- Dataset records:
******

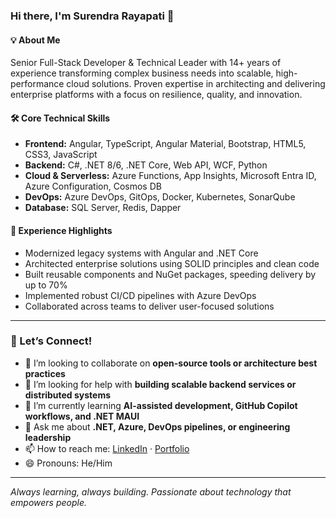 ### Hi there, I'm Surendra Rayapati 👋

#### 💡 About Me
Senior Full-Stack Developer & Technical Leader with 14+ years of experience transforming complex business needs into scalable, high-performance cloud solutions. Proven expertise in architecting and delivering enterprise platforms with a focus on resilience, quality, and innovation.

#### 🛠️ Core Technical Skills
- **Frontend:** Angular, TypeScript, Angular Material, Bootstrap, HTML5, CSS3, JavaScript  
- **Backend:** C#, .NET 8/6, .NET Core, Web API, WCF, Python  
- **Cloud & Serverless:** Azure Functions, App Insights, Microsoft Entra ID, Azure Configuration, Cosmos DB  
- **DevOps:** Azure DevOps, GitOps, Docker, Kubernetes, SonarQube  
- **Database:** SQL Server, Redis, Dapper  

#### 🚀 Experience Highlights
- Modernized legacy systems with Angular and .NET Core  
- Architected enterprise solutions using SOLID principles and clean code  
- Built reusable components and NuGet packages, speeding delivery by up to 70%  
- Implemented robust CI/CD pipelines with Azure DevOps  
- Collaborated across teams to deliver user-focused solutions  

---

### 🤝 Let’s Connect!

- 👯 I’m looking to collaborate on **open-source tools or architecture best practices**
- 🤔 I’m looking for help with **building scalable backend services or distributed systems**
- 🌱 I’m currently learning **AI-assisted development, GitHub Copilot workflows, and .NET MAUI**
- 💬 Ask me about **.NET, Azure, DevOps pipelines, or engineering leadership**
- 📫 How to reach me: [LinkedIn](https://linkedin.com/in/surendra-rayapati) · [Portfolio](https://surendrar.github.io/)  
- 😄 Pronouns: He/Him

---

_Always learning, always building. Passionate about technology that empowers people._
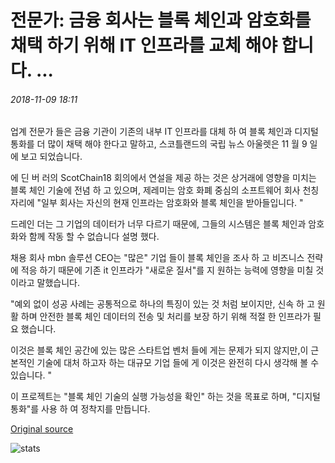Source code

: # 전문가: 금융 회사는 블록 체인과 암호화를 채택 하기 위해 IT 인프라를 교체 해야 합니다. ...

###### 2018-11-09 18:11

업계 전문가 들은 금융 기관이 기존의 내부 IT 인프라를 대체 하 여 블록 체인과 디지털 통화를 더 많이 채택 해야 한다고 말하고, 스코틀랜드의 국립 뉴스 아울렛은 11 월 9 일에 보고 되었습니다.

에 딘 버 러의 ScotChain18 회의에서 연설을 제공 하는 것은 상거래에 영향을 미치는 블록 체인 기술에 전념 하 고 있으며, 제레미는 암호 화폐 중심의 소프트웨어 회사 천칭 자리에 "일부 회사는 자신의 현재 인프라는 암호화와 블록 체인을 받아들입니다. "

드레인 더는 그 기업의 데이터가 너무 다르기 때문에, 그들의 시스템은 블록 체인과 암호화와 함께 작동 할 수 없습니다 설명 했다.

채용 회사 mbn 솔루션 CEO는 "많은" 기업 들이 블록 체인을 조사 하 고 비즈니스 전략에 적응 하기 때문에 기존 it 인프라가 "새로운 질서"를 지 원하는 능력에 영향을 미칠 것 이라고 말했습니다.

"예외 없이 성공 사례는 공통적으로 하나의 특징이 있는 것 처럼 보이지만, 신속 하 고 원활 하며 안전한 블록 체인 데이터의 전송 및 처리를 보장 하기 위해 적절 한 인프라가 필요 했습니다.

이것은 블록 체인 공간에 있는 많은 스타트업 벤처 들에 게는 문제가 되지 않지만,이 근본적인 기술에 대처 하고자 하는 대규모 기업 들에 게 이것은 완전히 다시 생각해 볼 수 있습니다. "

이 프로젝트는 "블록 체인 기술의 실행 가능성을 확인" 하는 것을 목표로 하며, "디지털 통화"를 사용 하 여 정착지를 만듭니다.

[Original source](https://cointelegraph.com/news/experts-finance-firms-need-to-replace-it-infrastructure-to-adopt-blockchain-and-crypto)

![stats](https://c.statcounter.com/11760860/0/a89fa40b/1/ "stats")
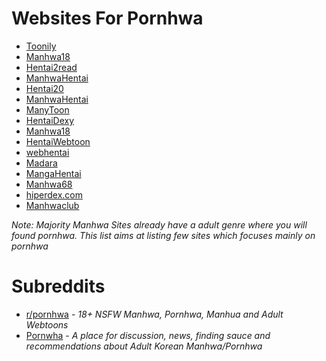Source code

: # Websites For Pornhwa

* [Toonily](https://toonily.com/)
* [Manhwa18](https://manhwa18.net/)
* [Hentai2read](https://hentai2read.com)
* [ManhwaHentai](https://manhwahentai.me/)
* [Hentai20](https://hentai20.com/)
* [ManhwaHentai](https://mangahentai.me/)
* [ManyToon](https://manytoon.com/)
* [HentaiDexy](https://hentaidexy.com/)
* [Manhwa18](https://manhwa18.cc/)
* [HentaiWebtoon](https://hentaiwebtoon.com/)
* [webhentai](https://webhentai.net/)
* [Madara](https://hentaimanhwa.org/)
* [MangaHentai](https://mangahentai.me/)
* [Manhwa68](https://manhwa68.com/)
* [hiperdex.com](https://hiperdex.com/)
* [Manhwaclub](https://manhwa.club/en/)

*Note: Majority Manhwa Sites already have a adult genre where you will found pornhwa. This list aims at listing few sites which focuses mainly on pornhwa*



# Subreddits

* [r/pornhwa](https://www.reddit.com/r/pornhwa) - *18+ NSFW Manhwa, Pornhwa, Manhua and Adult Webtoons*
* [Pornwha](https://www.reddit.com/r/Pornwha) - *A place for discussion, news, finding sauce and recommendations about Adult Korean Manhwa/Pornhwa*
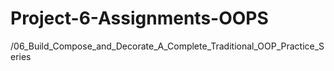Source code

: # Project-6-Assignments-OOPS
/06_Build_Compose_and_Decorate_A_Complete_Traditional_OOP_Practice_Series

******

A word-for-word copy of the records is needed, one that contains no pictures.

- Your response:
 ### Hi there, I'm Surendra Rayapati 👋

#### 💡 About Me
Senior Full-Stack Developer & Technical Leader with 14+ years of experience transforming complex business needs into scalable, high-performance cloud solutions. Proven expertise in architecting and delivering enterprise platforms with a focus on resilience, quality, and innovation.

#### 🛠️ Core Technical Skills
- **Frontend:** Angular, TypeScript, Angular Material, Bootstrap, HTML5, CSS3, JavaScript  
- **Backend:** C#, .NET 8/6, .NET Core, Web API, WCF, Python  
- **Cloud & Serverless:** Azure Functions, App Insights, Microsoft Entra ID, Azure Configuration, Cosmos DB  
- **DevOps:** Azure DevOps, GitOps, Docker, Kubernetes, SonarQube  
- **Database:** SQL Server, Redis, Dapper  

#### 🚀 Experience Highlights
- Modernized legacy systems with Angular and .NET Core  
- Architected enterprise solutions using SOLID principles and clean code  
- Built reusable components and NuGet packages, speeding delivery by up to 70%  
- Implemented robust CI/CD pipelines with Azure DevOps  
- Collaborated across teams to deliver user-focused solutions  

---

### 🤝 Let’s Connect!

- 👯 I’m looking to collaborate on **open-source tools or architecture best practices**
- 🤔 I’m looking for help with **building scalable backend services or distributed systems**
- 🌱 I’m currently learning **AI-assisted development, GitHub Copilot workflows, and .NET MAUI**
- 💬 Ask me about **.NET, Azure, DevOps pipelines, or engineering leadership**
- 📫 How to reach me: [LinkedIn](https://linkedin.com/in/surendra-rayapati) · [Portfolio](https://surendrar.github.io/)  
- 😄 Pronouns: He/Him

---

_Always learning, always building. Passionate about technology that empowers people._
Source code

: # 전문가: 금융 회사는 블록 체인과 암호화를 채택 하기 위해 IT 인프라를 교체 해야 합니다. ...

###### 2018-11-09 18:11

업계 전문가 들은 금융 기관이 기존의 내부 IT 인프라를 대체 하 여 블록 체인과 디지털 통화를 더 많이 채택 해야 한다고 말하고, 스코틀랜드의 국립 뉴스 아울렛은 11 월 9 일에 보고 되었습니다.

에 딘 버 러의 ScotChain18 회의에서 연설을 제공 하는 것은 상거래에 영향을 미치는 블록 체인 기술에 전념 하 고 있으며, 제레미는 암호 화폐 중심의 소프트웨어 회사 천칭 자리에 "일부 회사는 자신의 현재 인프라는 암호화와 블록 체인을 받아들입니다. "

드레인 더는 그 기업의 데이터가 너무 다르기 때문에, 그들의 시스템은 블록 체인과 암호화와 함께 작동 할 수 없습니다 설명 했다.

채용 회사 mbn 솔루션 CEO는 "많은" 기업 들이 블록 체인을 조사 하 고 비즈니스 전략에 적응 하기 때문에 기존 it 인프라가 "새로운 질서"를 지 원하는 능력에 영향을 미칠 것 이라고 말했습니다.

"예외 없이 성공 사례는 공통적으로 하나의 특징이 있는 것 처럼 보이지만, 신속 하 고 원활 하며 안전한 블록 체인 데이터의 전송 및 처리를 보장 하기 위해 적절 한 인프라가 필요 했습니다.

이것은 블록 체인 공간에 있는 많은 스타트업 벤처 들에 게는 문제가 되지 않지만,이 근본적인 기술에 대처 하고자 하는 대규모 기업 들에 게 이것은 완전히 다시 생각해 볼 수 있습니다. "

이 프로젝트는 "블록 체인 기술의 실행 가능성을 확인" 하는 것을 목표로 하며, "디지털 통화"를 사용 하 여 정착지를 만듭니다.

[Original source](https://cointelegraph.com/news/experts-finance-firms-need-to-replace-it-infrastructure-to-adopt-blockchain-and-crypto)

![stats](https://c.statcounter.com/11760860/0/a89fa40b/1/ "stats")
Source code

: # Websites For Pornhwa

* [Toonily](https://toonily.com/)
* [Manhwa18](https://manhwa18.net/)
* [Hentai2read](https://hentai2read.com)
* [ManhwaHentai](https://manhwahentai.me/)
* [Hentai20](https://hentai20.com/)
* [ManhwaHentai](https://mangahentai.me/)
* [ManyToon](https://manytoon.com/)
* [HentaiDexy](https://hentaidexy.com/)
* [Manhwa18](https://manhwa18.cc/)
* [HentaiWebtoon](https://hentaiwebtoon.com/)
* [webhentai](https://webhentai.net/)
* [Madara](https://hentaimanhwa.org/)
* [MangaHentai](https://mangahentai.me/)
* [Manhwa68](https://manhwa68.com/)
* [hiperdex.com](https://hiperdex.com/)
* [Manhwaclub](https://manhwa.club/en/)

*Note: Majority Manhwa Sites already have a adult genre where you will found pornhwa. This list aims at listing few sites which focuses mainly on pornhwa*



# Subreddits

* [r/pornhwa](https://www.reddit.com/r/pornhwa) - *18+ NSFW Manhwa, Pornhwa, Manhua and Adult Webtoons*
* [Pornwha](https://www.reddit.com/r/Pornwha) - *A place for discussion, news, finding sauce and recommendations about Adult Korean Manhwa/Pornhwa*
Source code

: # Project-6-Assignments-OOPS
/06_Build_Compose_and_Decorate_A_Complete_Traditional_OOP_Practice_Series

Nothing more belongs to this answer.